Scaduti, invenduti, surplus o avanzi: chiamateli come vi pare, tanto poco cambia. Il succo è solo uno: spreco, spreco e ancora spreco. E si sa che, se il problema diviene rilevante, anche l’occhio dei big si sposta per un secondo sull’argomento.
Con il nuovo anno, infatti, il Ministero dell’Ambiente ha istituito – il 5 febbraio – la giornata della prevenzione dello spreco alimentare nel Belpaese, seguendo l’iniziativa a livello mondiale. La problematica non è affatto leggera. Anzi, ha un peso ben preciso: 1.3 tonnellate di miliardi all’anno (FAO). E anche a in Europa la situazione non è rosea: ogni anno sono 840 i chili di cibo che vengono prodotti per ogni cittadino europeo. Di questi, soltanto 560 kg vengono effettivamente consumati. Quasi 200 chili vengono infatti sprecati prima di arrivare sulle tavole dei consumatori e la parte restante viene cestinata da questi ultimi. Sembrano quantità industriali (e anche un po’ astratte, a dirla tutta), eppure non si tratta di fantascienza: è pura realtà. Nei campi ma anche all’interno delle industrie alimentari, nella distribuzione e nel consumo finale: lo spreco non ha confini.
Ma come ovviare al problema? Slow Food propone un primo rimedio semplice ed efficace: “informare ed educare il consumatore”, promuovendo un sistema alimentare alternativo a quello caratterizzato dallo spreco. Una soluzione che sembra dare ottimi risultati. Rispetto agli anni precedenti, nonostante le quantità di cibo sprecato siano ancora in aumento, nei consumatori (italiani soprattutto) è cresciuta la consapevolezza a proposito del problema e un’effettiva risposta. Ben 6 italiani su 10 hanno infatti diminuito o addirittura annullato – forse proprio a causa della crisi economica – gli sprechi quotidiani nel 2014. Ma la strada – per l’appunto – è ancora lunga: sono oltre 76 i kg di prodotti alimentari che vengono annualmente cestinati (e perciò sprecati) da ogni italiano; dato allarmante, se si pensa che nel 2013 la quantità era pari a 49 kg. Ma l’aspetto più preoccupante, in realtà, è che, a monte della produzione di cibo non consumato e gettato nella spazzatura, ci sono milioni e milioni di metri cubi d’acqua sprecati. A partire dalla carne per passare a frutta, verdura, cereali, latte e derivati. Non solo: il cibo sprecato contribuisce all’inquinamento del pianeta, rilasciando CO2.

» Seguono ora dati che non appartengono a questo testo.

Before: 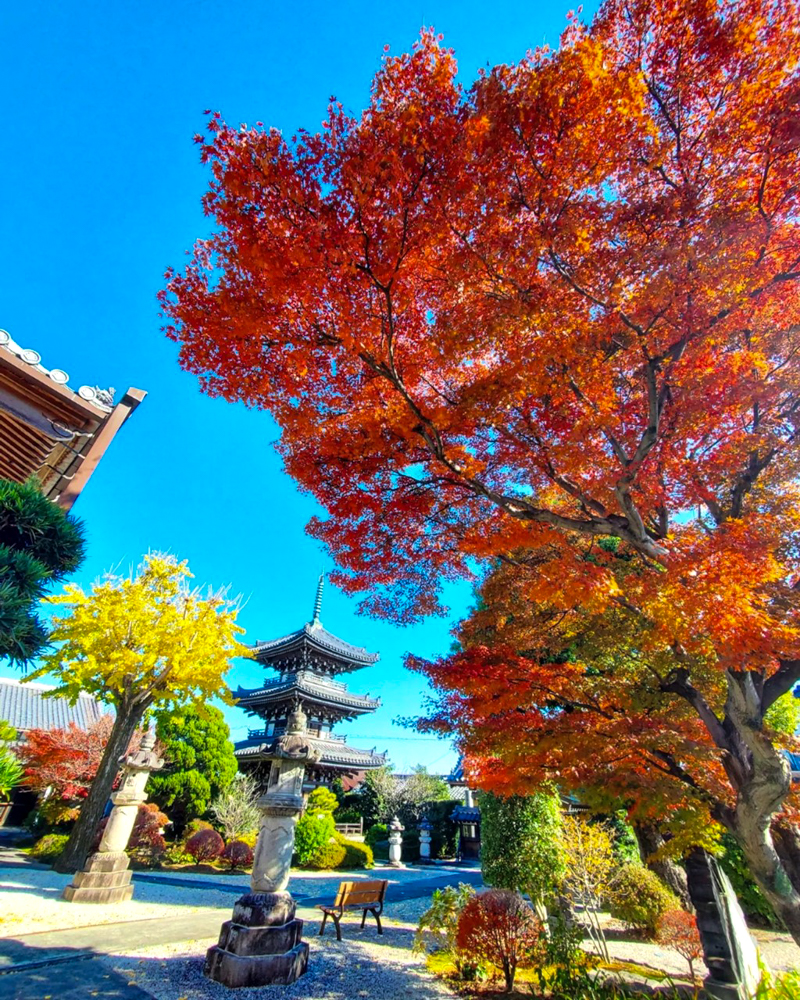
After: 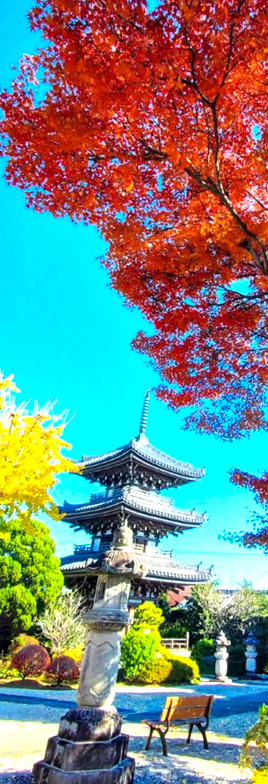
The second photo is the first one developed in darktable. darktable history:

Fondamentale è dunque fare la propria parte, partecipando attivamente alla campagna anti-spreco, in nome di un’alimentazione corretta e sostenibile. In che modo? Diminuendo gli avanzi, per esempio consumandoli il giorno dopo. Oppure non cestinare cibo dopo un’abbuffata fuoriporta: solo il 10% degli italiani fa uso della doggy bag, la pratica scatoletta che consente di portare a casa da bar e ristoranti gli alimenti rimasti nel piatto. E ancora: comperare solo il necessario, evitando grandi spese che spesso portano dritti nella spazzatura decine di alimenti, freschi e non. E poi consapevolezza e coscienza critica. Il primo passo si è consumato – ufficialmente – il 5 febbraio. La strada è ancora lunga.